___ TEXT UNDER STUDY ___

Garza’s next start, against the Mets, came with Dioner Navarro behind the plate. Garza was dominant, and indicated that he’d like to have Navarro behind the plate for his future starts. So, was he right? Was Navarro instrumental in Garza’s success against the Mets? Should he just have Navarro behind the plate for all of his starts?

“[Garza succeeded because he had] command of his fastball,” Sveum said, per Cubs.com. “When you have command of your fastball down and away, in any kind of format in the big leagues, you’re going to have success.”

Sveum also pointed out how Castillo has been catching the other pitchers well – Feldman, Wood, and Samardzija have all had great starts with Castillo behind the plate – and probably didn’t want to see his starting catcher hung out to dry. I doubt Garza meant any of this as a shot at Castillo, but it’s kind of a delicate situation.

For now, it doesn’t sound like Sveum is inclined to give Garza a guaranteed personal catcher in Navarro, even if we see him catching more of Garza’s starts from here on out.

___ MATERIAL SHOWN ___

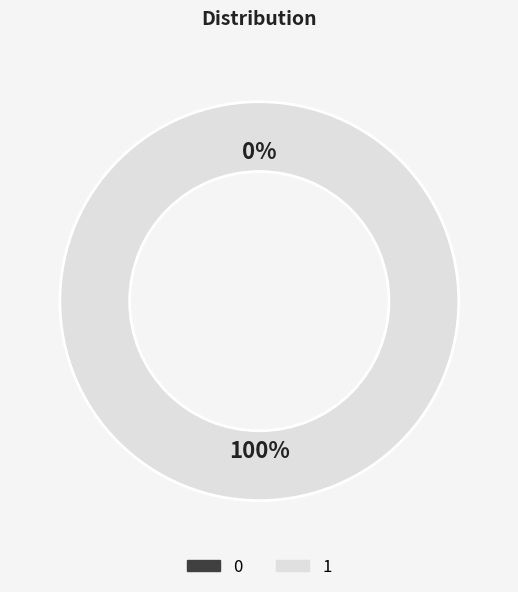

Is it true that 1 is 100% of the pie?

True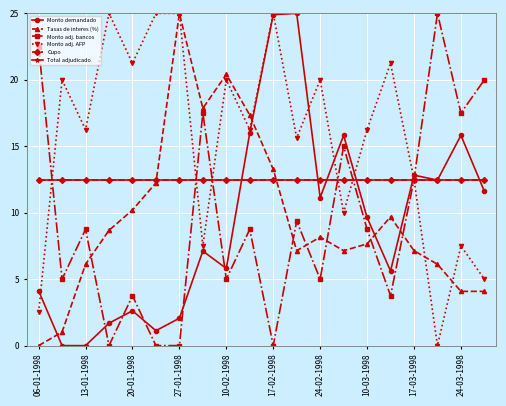

Which series has the widest spread of values?

Monto demandado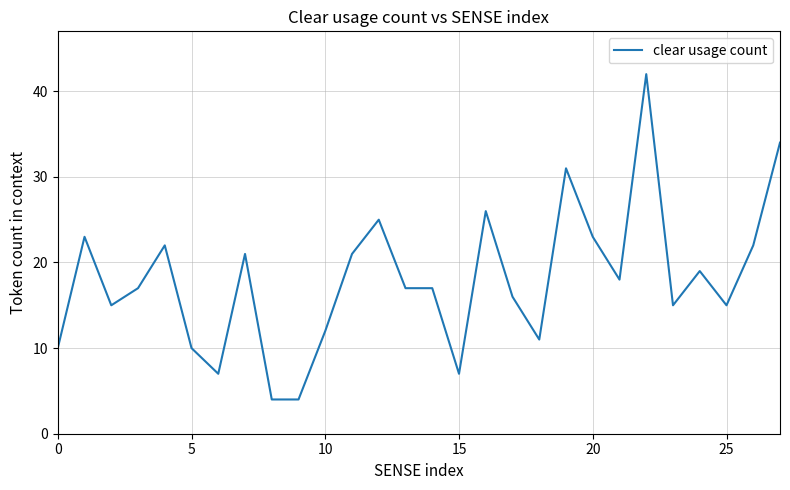

What is the difference between the maximum and minimum values?

38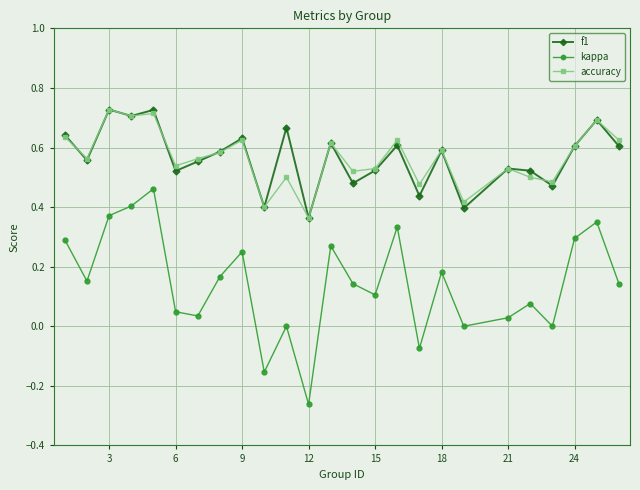

True or false: accuracy and f1 intersect in this chart.

True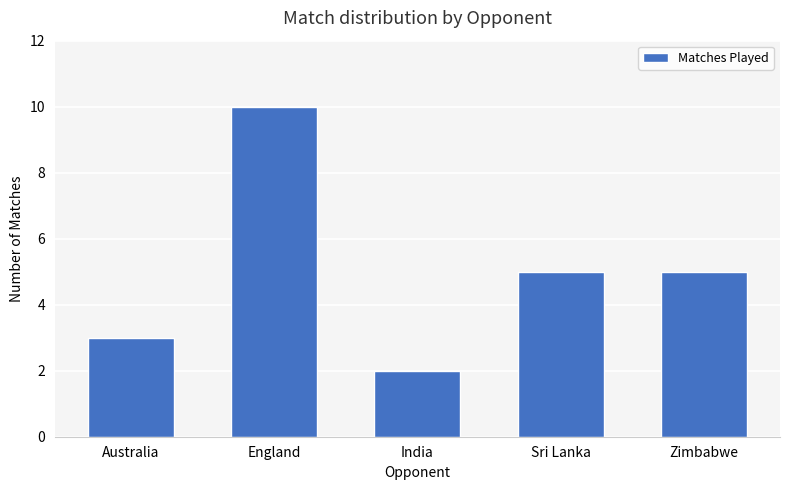

Reading left to right, list all the values displayed in this chart.

Australia=3	England=10	India=2	Sri Lanka=5	Zimbabwe=5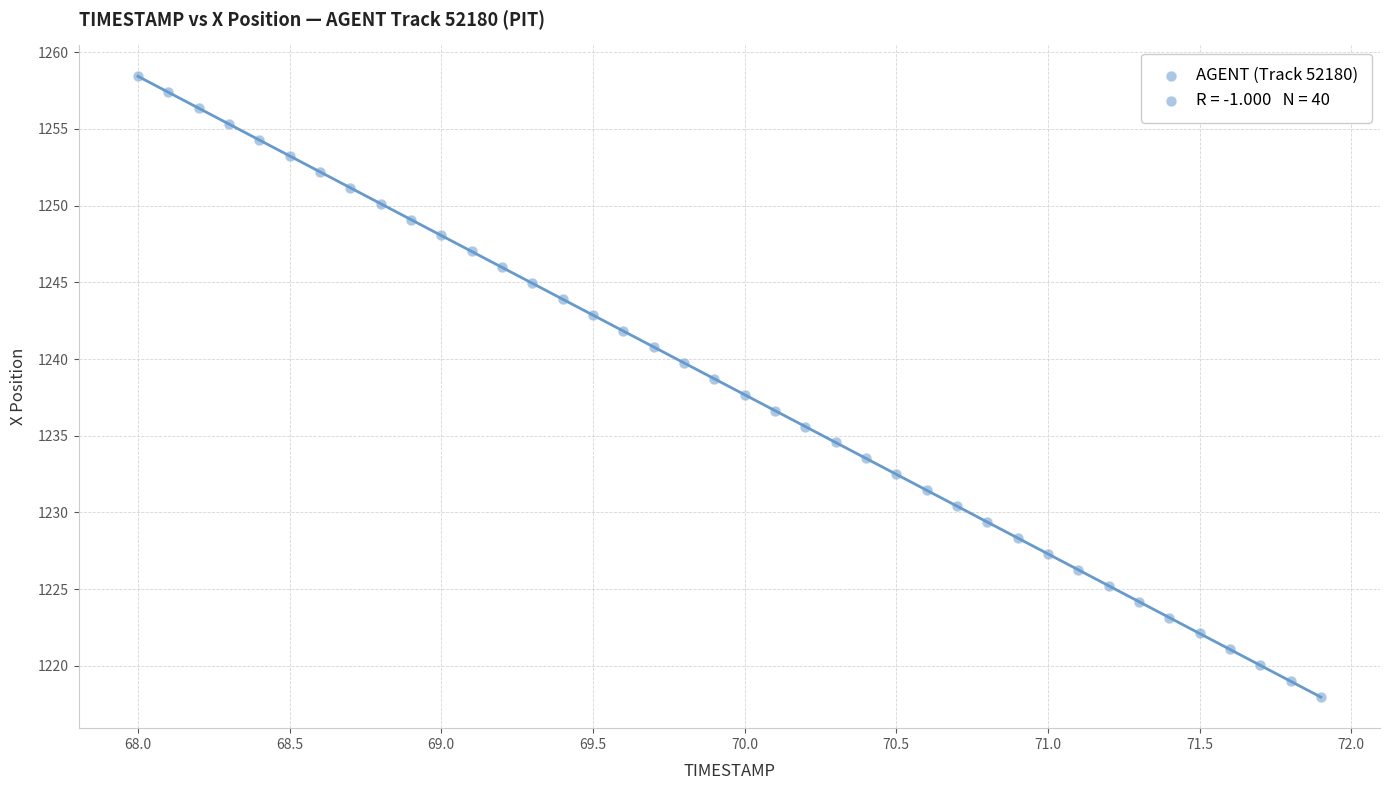

What is the range of Y values (max minus min)?

40.5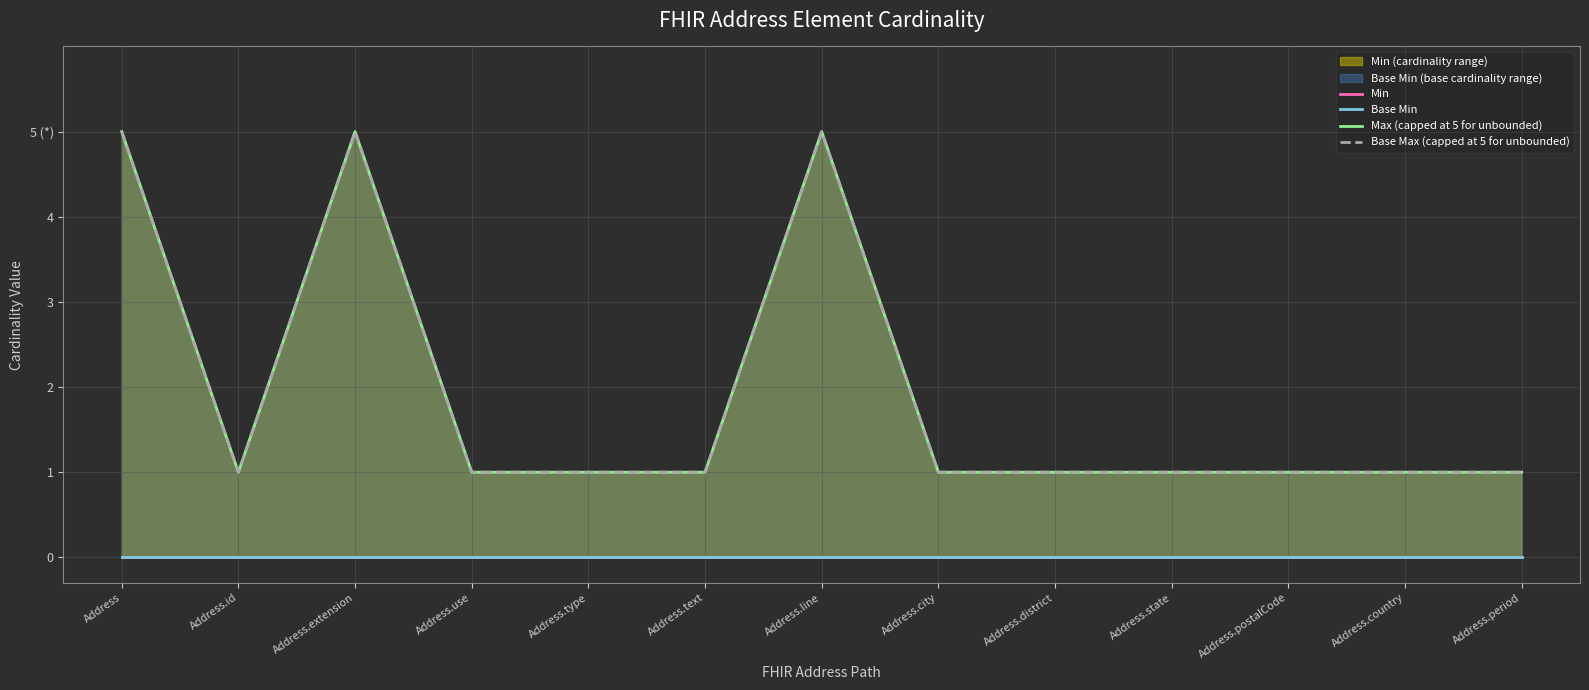

What is the difference between the second highest and second lowest values in the Base Max (capped at 5 for unbounded) series?

4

___

→ TASK ITEM: Using the passage about Garza's catchers, decide whether each statement agrees with it, answering yes or no and quoting the deciding words: (a) Navarro caught Garza's start against the Mets; (b) Sveum credited Garza's success to command of his fastball; (c) Sveum has agreed to make Navarro Garza's personal catcher.

→ SOLUTION TO THIS TASK:
(a) Yes: "Garza’s next start, against the Mets, came with Dioner Navarro behind the plate."
(b) Yes: "command of his fastball"
(c) No: "it doesn’t sound like Sveum is inclined to give Garza a guaranteed personal catcher in Navarro"